Une Presse de province pendant la Révolution française
journaux et journalistes normands : 1785-1800
Éric Wauters
ISBN 2-7355-0243-0 : 350 F
Ouvert par une élogieuse préface de Claude Mazauric, qui assura la direction universitaire de ce travail et qui en souligne les apports novateurs, ce livre volumineux constitue l'édition d'une thèse nouveau régime soutenue devant l'université de Rouen. Il est en effet l'une des premières études consacrées à la presse régionale de l'époque révolutionnaire, sujet fort peu défriché jusqu'à présent. Depuis les travaux de l'historien américain Jeremy Popkin 1, et ceux de l'équipe lyonnaise travaillant autour de Pierre Rétat, notre connaissance du périodique révolutionnaire a grandement progressé. Il manquait cependant des illustrations régionales du type de celle ici publiée, c'est assez dire son importance.
Panorama et généalogie
La première partie de l'ouvrage dresse, « entre liberté et censure », un vaste panorama et une généalogie complexe des diverses feuilles publiées en Normandie de la veille de la Révolution à 1800, et dominées par la production rouennaise. Fort heureusement, des tableaux chronologiques permettent de retrouver des filiations parfois tortueuses, d'autant que nombre de journaux disparaissent au bout de peu de temps et doivent, à plusieurs reprises, changer d'appellations pour déjouer les poursuites des autorités successives.
Tout à la fois moyen de s'informer à une époque où le temps paraissait s'emballer, et signe des appartenances politiques, les journaux normands ont profité et pâti de la proximité de la presse parisienne. On retrouve dans cette province la chronologie mise en évidence ailleurs, avec le foisonnement des années 1789-1992, la vitalité des feuilles royalistes, et la relative atonie qui a suivi la chute de la monarchie. Là encore, la question religieuse paraît avoir constitué un clivage important. Pourtant les feuilles crypto-royalistes ont réussi à perdurer durant toute la période dans une région relativement réceptive, profitant même de la chasse aux journaux de gauche menée après la chute de Robespierre.
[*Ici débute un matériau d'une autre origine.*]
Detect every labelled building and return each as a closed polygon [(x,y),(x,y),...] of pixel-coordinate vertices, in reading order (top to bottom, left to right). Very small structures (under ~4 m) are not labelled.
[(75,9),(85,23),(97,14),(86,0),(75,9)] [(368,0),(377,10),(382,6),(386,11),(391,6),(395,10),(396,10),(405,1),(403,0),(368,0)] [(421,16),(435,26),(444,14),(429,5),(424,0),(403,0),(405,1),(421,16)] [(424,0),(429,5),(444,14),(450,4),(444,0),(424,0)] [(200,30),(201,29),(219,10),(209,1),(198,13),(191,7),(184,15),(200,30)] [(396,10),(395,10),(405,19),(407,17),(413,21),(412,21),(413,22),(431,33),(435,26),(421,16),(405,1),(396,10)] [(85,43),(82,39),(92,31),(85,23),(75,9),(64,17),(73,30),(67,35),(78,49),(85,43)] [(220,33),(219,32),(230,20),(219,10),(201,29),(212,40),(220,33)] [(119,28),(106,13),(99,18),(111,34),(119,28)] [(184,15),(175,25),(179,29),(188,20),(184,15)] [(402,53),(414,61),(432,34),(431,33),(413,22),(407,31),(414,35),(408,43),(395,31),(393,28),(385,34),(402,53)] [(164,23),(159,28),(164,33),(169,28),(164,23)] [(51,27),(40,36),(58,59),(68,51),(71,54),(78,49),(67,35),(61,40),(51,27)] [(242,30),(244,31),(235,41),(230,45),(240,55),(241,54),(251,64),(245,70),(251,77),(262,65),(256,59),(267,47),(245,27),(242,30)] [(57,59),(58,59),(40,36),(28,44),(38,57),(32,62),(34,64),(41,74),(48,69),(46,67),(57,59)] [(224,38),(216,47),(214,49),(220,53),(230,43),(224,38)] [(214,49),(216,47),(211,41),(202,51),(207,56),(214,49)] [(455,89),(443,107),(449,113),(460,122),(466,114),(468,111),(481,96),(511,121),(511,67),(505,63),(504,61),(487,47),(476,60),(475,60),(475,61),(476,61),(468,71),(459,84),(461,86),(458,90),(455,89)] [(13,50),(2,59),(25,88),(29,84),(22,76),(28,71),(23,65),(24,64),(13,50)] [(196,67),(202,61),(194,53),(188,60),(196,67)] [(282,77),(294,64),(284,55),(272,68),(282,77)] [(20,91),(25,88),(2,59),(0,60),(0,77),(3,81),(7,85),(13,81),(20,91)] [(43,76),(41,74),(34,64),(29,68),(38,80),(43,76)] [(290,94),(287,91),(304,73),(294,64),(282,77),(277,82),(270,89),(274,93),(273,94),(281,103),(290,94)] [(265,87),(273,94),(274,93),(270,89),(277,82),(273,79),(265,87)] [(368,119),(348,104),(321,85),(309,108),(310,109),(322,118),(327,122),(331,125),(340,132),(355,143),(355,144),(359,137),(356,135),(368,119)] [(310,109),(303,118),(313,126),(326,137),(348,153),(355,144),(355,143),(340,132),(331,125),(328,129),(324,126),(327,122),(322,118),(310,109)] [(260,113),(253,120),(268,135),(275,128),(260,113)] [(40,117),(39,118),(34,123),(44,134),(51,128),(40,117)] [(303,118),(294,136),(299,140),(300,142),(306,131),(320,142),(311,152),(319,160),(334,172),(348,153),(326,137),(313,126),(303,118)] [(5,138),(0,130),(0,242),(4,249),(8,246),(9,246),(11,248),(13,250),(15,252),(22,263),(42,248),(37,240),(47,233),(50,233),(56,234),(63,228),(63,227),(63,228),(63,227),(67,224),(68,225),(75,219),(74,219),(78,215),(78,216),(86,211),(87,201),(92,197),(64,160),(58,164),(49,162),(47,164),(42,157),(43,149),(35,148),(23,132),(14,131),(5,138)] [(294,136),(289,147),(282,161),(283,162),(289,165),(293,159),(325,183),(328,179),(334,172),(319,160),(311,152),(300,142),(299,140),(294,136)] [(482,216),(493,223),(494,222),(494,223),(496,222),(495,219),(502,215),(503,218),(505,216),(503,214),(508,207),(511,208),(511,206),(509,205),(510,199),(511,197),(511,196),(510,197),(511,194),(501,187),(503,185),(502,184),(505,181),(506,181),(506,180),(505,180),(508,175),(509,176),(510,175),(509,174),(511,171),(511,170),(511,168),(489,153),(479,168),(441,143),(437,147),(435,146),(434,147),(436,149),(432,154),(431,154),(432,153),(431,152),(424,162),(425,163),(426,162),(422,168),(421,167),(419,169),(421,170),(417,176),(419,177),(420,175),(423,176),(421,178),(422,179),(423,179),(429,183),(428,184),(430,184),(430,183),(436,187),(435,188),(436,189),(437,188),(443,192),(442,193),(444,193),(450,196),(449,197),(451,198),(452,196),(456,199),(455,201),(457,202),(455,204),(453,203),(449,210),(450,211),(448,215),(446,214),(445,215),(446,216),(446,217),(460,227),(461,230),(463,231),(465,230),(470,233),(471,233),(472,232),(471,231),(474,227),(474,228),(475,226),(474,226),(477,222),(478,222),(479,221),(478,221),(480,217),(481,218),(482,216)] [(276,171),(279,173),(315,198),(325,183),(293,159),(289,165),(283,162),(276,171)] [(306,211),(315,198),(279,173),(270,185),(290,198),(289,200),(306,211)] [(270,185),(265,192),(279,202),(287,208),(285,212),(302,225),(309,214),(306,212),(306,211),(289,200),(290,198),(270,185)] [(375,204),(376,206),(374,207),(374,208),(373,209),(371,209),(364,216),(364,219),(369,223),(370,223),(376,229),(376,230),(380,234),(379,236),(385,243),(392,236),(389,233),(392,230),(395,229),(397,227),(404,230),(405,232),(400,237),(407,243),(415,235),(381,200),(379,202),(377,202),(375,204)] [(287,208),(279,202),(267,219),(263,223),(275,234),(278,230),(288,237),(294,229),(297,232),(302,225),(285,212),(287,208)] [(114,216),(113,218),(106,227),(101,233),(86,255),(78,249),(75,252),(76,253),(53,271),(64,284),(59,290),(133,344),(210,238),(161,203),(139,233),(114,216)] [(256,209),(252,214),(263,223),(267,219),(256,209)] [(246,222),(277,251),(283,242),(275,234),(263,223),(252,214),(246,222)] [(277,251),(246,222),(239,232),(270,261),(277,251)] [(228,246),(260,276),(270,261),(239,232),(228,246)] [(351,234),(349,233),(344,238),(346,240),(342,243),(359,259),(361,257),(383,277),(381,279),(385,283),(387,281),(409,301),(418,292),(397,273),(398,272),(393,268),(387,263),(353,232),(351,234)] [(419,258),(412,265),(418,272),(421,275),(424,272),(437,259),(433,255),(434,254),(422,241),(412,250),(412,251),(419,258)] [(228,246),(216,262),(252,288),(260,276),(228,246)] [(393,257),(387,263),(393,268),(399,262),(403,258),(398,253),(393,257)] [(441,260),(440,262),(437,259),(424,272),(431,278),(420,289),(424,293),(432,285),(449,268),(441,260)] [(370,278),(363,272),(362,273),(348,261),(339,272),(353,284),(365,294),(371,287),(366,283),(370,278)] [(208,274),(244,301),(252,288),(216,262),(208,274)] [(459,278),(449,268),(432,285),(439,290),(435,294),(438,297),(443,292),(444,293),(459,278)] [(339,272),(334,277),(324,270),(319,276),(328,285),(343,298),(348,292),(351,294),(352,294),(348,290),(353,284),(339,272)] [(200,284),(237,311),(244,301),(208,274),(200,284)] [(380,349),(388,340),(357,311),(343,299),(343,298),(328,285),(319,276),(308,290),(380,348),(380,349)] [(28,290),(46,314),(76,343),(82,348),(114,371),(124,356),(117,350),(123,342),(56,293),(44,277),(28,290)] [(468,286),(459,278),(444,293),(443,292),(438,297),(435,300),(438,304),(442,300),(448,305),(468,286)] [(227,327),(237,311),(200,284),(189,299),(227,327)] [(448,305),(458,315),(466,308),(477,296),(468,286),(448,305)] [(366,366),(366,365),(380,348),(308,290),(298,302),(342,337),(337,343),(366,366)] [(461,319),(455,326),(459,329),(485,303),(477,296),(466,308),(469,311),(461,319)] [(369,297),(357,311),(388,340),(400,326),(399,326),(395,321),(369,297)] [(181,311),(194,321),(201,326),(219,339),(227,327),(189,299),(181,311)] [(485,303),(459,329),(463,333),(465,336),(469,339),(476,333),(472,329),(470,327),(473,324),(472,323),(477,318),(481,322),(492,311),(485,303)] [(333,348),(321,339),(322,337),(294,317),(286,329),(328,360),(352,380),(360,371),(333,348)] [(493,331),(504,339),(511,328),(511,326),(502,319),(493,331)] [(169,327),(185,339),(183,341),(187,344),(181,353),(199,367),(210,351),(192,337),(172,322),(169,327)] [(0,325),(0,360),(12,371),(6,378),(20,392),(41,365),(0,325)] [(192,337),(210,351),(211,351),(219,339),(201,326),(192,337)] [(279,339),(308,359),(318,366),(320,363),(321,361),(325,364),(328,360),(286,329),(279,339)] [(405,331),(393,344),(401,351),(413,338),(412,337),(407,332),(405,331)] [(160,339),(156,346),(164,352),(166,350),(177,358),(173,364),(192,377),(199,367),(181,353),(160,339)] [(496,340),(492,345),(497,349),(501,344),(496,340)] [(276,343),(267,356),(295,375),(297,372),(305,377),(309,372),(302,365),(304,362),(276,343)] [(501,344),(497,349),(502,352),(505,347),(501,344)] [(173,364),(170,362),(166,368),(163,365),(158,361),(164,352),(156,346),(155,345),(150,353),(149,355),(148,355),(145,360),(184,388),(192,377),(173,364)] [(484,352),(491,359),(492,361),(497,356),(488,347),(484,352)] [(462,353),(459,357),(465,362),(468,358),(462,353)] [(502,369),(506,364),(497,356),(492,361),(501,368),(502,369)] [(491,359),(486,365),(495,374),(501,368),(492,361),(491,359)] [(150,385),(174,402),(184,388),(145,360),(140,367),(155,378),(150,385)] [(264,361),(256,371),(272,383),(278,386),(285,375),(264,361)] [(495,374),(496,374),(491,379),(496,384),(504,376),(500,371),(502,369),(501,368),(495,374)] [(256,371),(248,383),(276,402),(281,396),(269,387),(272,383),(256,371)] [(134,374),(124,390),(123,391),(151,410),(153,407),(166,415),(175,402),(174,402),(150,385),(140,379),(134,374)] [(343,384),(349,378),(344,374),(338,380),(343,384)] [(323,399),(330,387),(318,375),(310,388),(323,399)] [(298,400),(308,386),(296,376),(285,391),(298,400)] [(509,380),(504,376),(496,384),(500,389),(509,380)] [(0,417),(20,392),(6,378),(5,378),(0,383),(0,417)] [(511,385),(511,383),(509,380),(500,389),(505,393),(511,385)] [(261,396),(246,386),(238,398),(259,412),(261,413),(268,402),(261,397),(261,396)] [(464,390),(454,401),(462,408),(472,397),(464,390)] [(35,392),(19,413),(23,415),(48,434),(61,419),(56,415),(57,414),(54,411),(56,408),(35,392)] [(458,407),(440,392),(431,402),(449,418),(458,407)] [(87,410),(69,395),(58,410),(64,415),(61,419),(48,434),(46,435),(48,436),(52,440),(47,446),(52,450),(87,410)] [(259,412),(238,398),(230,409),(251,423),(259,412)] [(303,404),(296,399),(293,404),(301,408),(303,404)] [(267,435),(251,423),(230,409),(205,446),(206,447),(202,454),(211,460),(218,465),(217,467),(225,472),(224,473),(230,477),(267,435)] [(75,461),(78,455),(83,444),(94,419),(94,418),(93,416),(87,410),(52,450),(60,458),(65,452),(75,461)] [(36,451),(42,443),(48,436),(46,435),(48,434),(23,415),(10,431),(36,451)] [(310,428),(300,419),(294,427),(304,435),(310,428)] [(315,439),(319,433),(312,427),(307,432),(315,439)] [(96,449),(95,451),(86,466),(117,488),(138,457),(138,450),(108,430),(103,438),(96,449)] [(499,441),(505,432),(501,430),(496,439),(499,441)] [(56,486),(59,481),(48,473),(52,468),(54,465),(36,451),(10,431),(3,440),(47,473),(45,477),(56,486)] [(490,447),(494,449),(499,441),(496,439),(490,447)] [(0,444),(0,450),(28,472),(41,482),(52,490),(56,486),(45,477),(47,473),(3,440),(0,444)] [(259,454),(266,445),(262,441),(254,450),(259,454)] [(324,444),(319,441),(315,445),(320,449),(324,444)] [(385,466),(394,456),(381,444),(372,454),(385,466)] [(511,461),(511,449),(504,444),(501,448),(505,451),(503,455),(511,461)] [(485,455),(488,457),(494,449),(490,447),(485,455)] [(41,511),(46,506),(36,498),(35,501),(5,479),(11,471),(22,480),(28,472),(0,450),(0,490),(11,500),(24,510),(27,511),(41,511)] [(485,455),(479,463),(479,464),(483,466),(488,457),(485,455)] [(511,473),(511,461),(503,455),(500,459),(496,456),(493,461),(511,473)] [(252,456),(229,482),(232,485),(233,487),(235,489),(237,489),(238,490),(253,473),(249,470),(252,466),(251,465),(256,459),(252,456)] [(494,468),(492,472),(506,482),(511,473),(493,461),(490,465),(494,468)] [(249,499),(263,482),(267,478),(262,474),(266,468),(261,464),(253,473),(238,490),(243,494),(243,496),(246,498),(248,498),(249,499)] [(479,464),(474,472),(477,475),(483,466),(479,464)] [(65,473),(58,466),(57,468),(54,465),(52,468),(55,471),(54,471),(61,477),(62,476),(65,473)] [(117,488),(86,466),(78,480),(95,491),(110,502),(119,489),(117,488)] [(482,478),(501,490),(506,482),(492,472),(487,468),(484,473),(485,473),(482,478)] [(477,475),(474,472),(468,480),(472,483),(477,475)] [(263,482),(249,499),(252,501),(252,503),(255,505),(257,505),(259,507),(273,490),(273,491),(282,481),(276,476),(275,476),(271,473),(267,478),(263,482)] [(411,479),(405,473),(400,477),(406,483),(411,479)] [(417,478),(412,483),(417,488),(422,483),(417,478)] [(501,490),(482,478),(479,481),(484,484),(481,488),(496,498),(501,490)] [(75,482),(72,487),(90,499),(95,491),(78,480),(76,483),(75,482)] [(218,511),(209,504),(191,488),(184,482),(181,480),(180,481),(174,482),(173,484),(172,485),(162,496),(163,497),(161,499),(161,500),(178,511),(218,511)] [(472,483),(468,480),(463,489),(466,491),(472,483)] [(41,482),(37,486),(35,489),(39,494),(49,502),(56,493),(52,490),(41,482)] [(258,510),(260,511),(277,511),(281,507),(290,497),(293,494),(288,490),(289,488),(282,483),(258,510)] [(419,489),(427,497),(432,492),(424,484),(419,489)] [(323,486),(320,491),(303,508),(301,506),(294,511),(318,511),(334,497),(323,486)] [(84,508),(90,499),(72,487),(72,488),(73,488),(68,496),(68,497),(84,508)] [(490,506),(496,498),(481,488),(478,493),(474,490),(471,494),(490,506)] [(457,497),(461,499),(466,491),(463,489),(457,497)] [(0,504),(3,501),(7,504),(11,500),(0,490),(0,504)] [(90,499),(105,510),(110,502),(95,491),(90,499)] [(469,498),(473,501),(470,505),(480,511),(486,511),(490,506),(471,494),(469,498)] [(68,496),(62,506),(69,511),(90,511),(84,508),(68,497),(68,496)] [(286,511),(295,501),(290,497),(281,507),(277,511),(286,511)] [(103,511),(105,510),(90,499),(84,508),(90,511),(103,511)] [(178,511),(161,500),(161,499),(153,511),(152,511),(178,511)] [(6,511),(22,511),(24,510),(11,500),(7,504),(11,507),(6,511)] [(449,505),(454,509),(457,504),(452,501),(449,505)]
C'est tout le mérite de l'auteur que d'avoir réussi à débrouiller ce maquis passablement enchevêtré, et de l'avoir illustré de nombreuses reproductions permettant de visualiser ce qu'étaient ces feuilles.
Journalistes et imprimeurs
La seconde partie, plus courte, s'attache à dresser un portrait du joumaliste du temps, en étudiant sa façon de travailler, d'emprunter à d'autres périodiques, de rendre compte des débats du moment, et en essayant d'identifier qui étaient les auteurs et les imprimeurs de cette production. A côté d'hommes nouveaux, on ne s'étonnera pas d'y retrouver les dynasties d'imprimeurs-libraires d'Ancien Régime, tels les Besongne, les Chalopin ou les Machuel... Plus inexplicable apparaît l'absence en bibliographie de tout recours au Dictionnaire des journalistes de Jean Sgard 2 et à ses suppléments, même si nombre d'auteurs ont alors surgi du néant.
L'étude de la diffusion, une vingtaine de pages, laisse en revanche le lecteur sur sa faim. Qui étaient véritablement les abonnés et les lecteurs ? La question reste posée. On se demandera d'ailleurs comment ils pouvaient se retrouver dans cette production où les feuilles éphémères disparaissaient ou changeaient de titre au bout de quelques numéros. On permettra aussi à l'auteur de ces lignes de s'interroger sur l'absence de toute référence à une thèse qu'il a jadis consacrée aux bibliothèques privées de l'Eure, confisquées sous la Révolution, et dans lesquelles le périodique apparaît, mais uniquement à travers les grands titres parisiens. C'est assez dire la difficulté de la traque des lecteurs, et la nécessité de s'y atteler. Encore n'est-il pas impossible que les journaux locaux aient fait partie de ces trop nombreux lots « ne méritant nulle description » si fréquents dans les inventaires.
L'ouvrage se clôt par une dizaine d'annexes reproduisant des unica, analysant le contenu de certains titres, donnant des index des périodiques répertoriés et étudiés, et des journalistes et imprimeurs.
Ce livre constitue donc une contribution de choix sur un sujet encore mal connu. Au-delà de la Normandie, pour laquelle il fournit une masse d'informations inédites, il représente un apport méthodologique important auquel les chercheurs travaillant sur d'autres régions devront puiser. Par ses avancées et par ses lacunes, en particulier sur le lectorat, il est un appel à d'autres travaux en Normandie... et ailleurs.